Möchtest du dich noch besser konzentrieren, kann ich dir Binaural Beats zur besseren Konzentration empfehlen. Achte hier aber darauf, dass du diese Musik richtig verwendest. Denn richtig verwendet, muss sie so leise sein, dass du sie fast gar nicht mehr hören kannst. Dann ist sie genau richtig. 🙂

Frische Luft und Bewegung

Ja, ich weiß. 😉 Du willst das jetzt nicht lesen. 🙂 Ich bin abends meistens sehr müde. Wie wir alle, wenn wir uns den ganzen Tag um alles mögliche gekümmert haben. Nun soll man da auch noch konzentriert arbeiten – trotz Müdigkeit.

Ich für meinen Teil mache einen kurzen, knackigen Spaziergang bevor ich mich zur Arbeit hinsetze. Ich spaziere meistens 10-20 Minuten flott in Richtung Bach und wieder zurück. Das verbessert die Müdigkeit und auch die grundsätzliche Konzentration immens. Ich persönlich schaffe es damit fast immer, die vollen 2 Stunden konzentriert zu bleiben und abzuliefern. 😉

Das frische Luft und Bewegung die Konzentration fördern und Müdigkeit vertreiben ist übrigens kein großes Geheimnis. Es gibt Studien, in denen das sogar nachgewiesen wurde.
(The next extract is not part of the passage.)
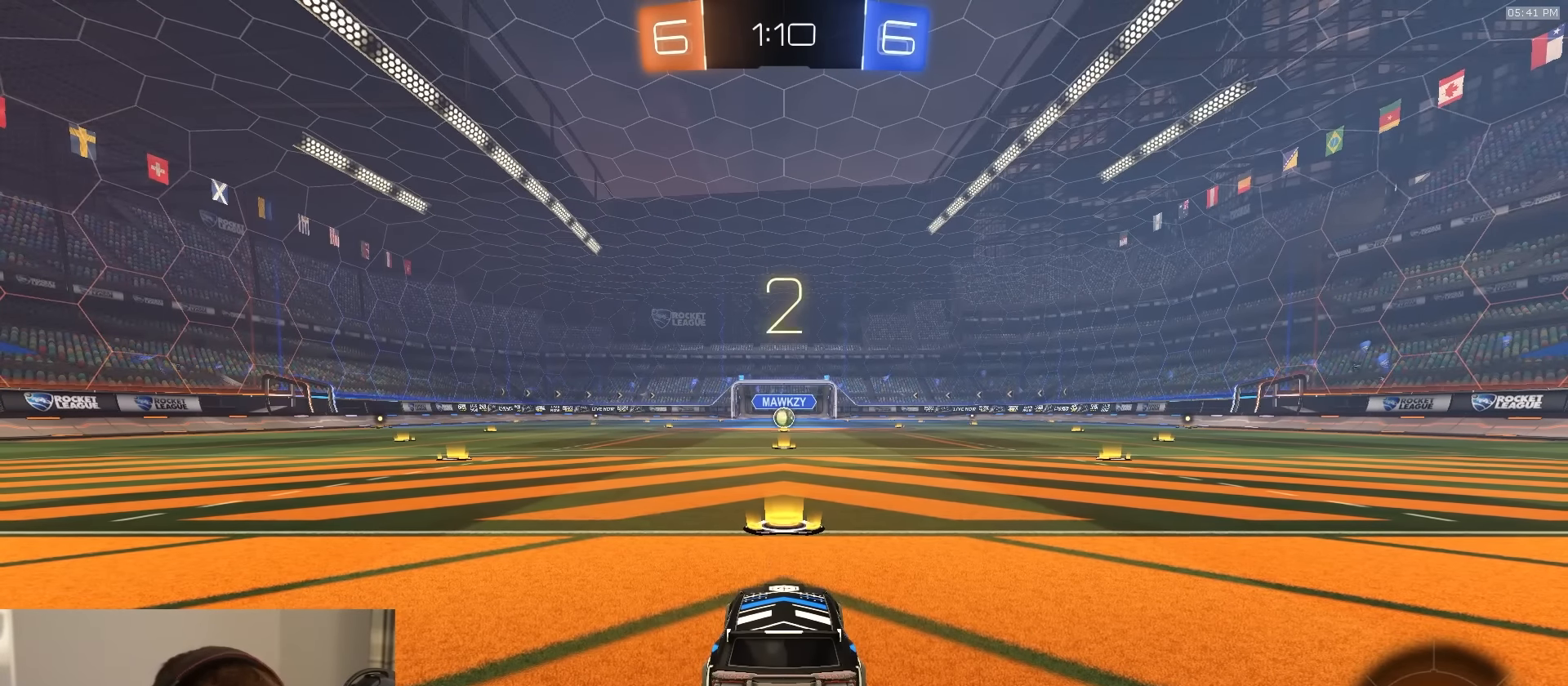
{"buttons": [], "left_stick": "center", "right_stick": "center", "events": [[50, "TRIANGLE", "up"]]}
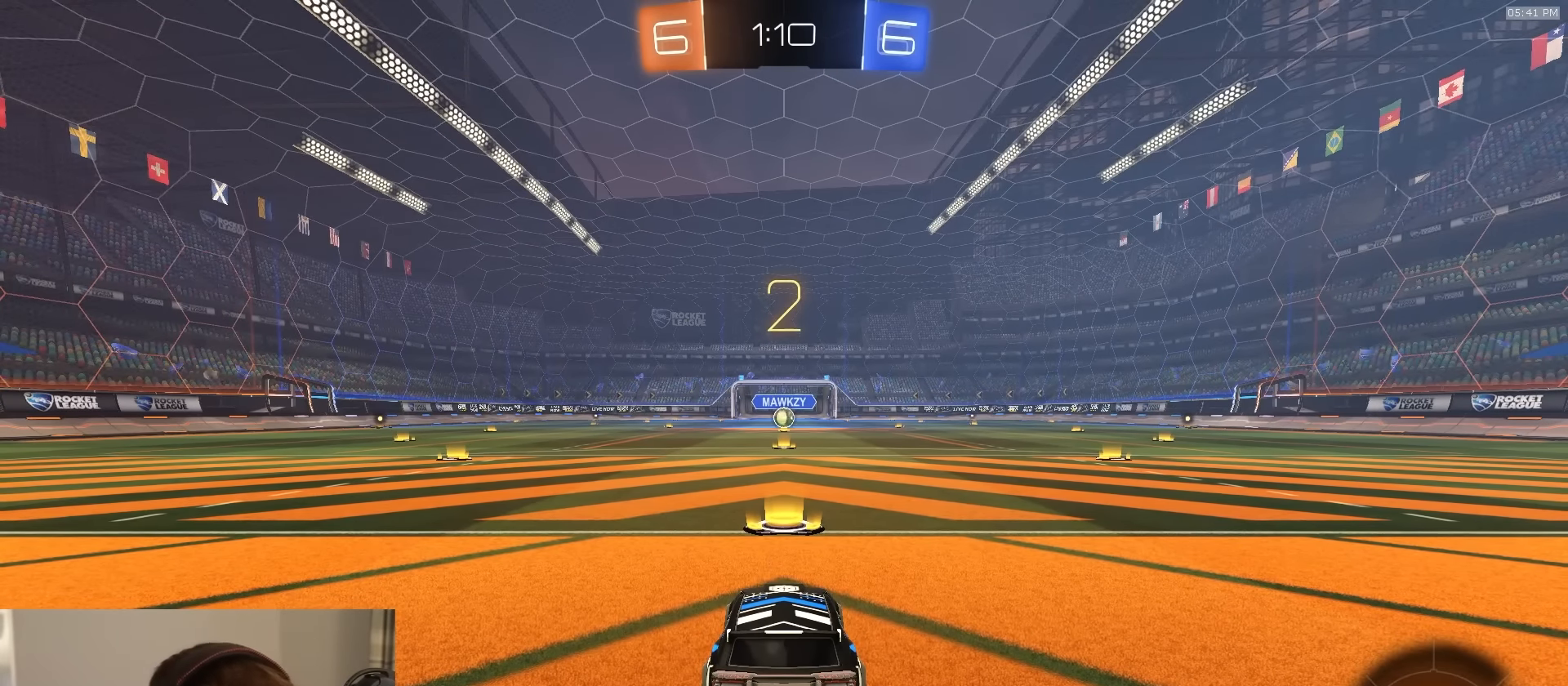
{"buttons": ["R1"], "left_stick": "center", "right_stick": "center", "events": [[300, "R1", "down"]]}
Leerer und aufgeräumter Schreibtisch

Ich habe bisher immer die Erfahrung gemacht, dass ein zu voller und zugemüllter Schreibtisch an meiner Konzentration nagt. Allgemein sollte deine Umgebung bestenfalls hell, freundlich und einladend sein. Ist das im Moment nicht so, dann überlege dir was genau du dafür tun kannst um das zu erreichen.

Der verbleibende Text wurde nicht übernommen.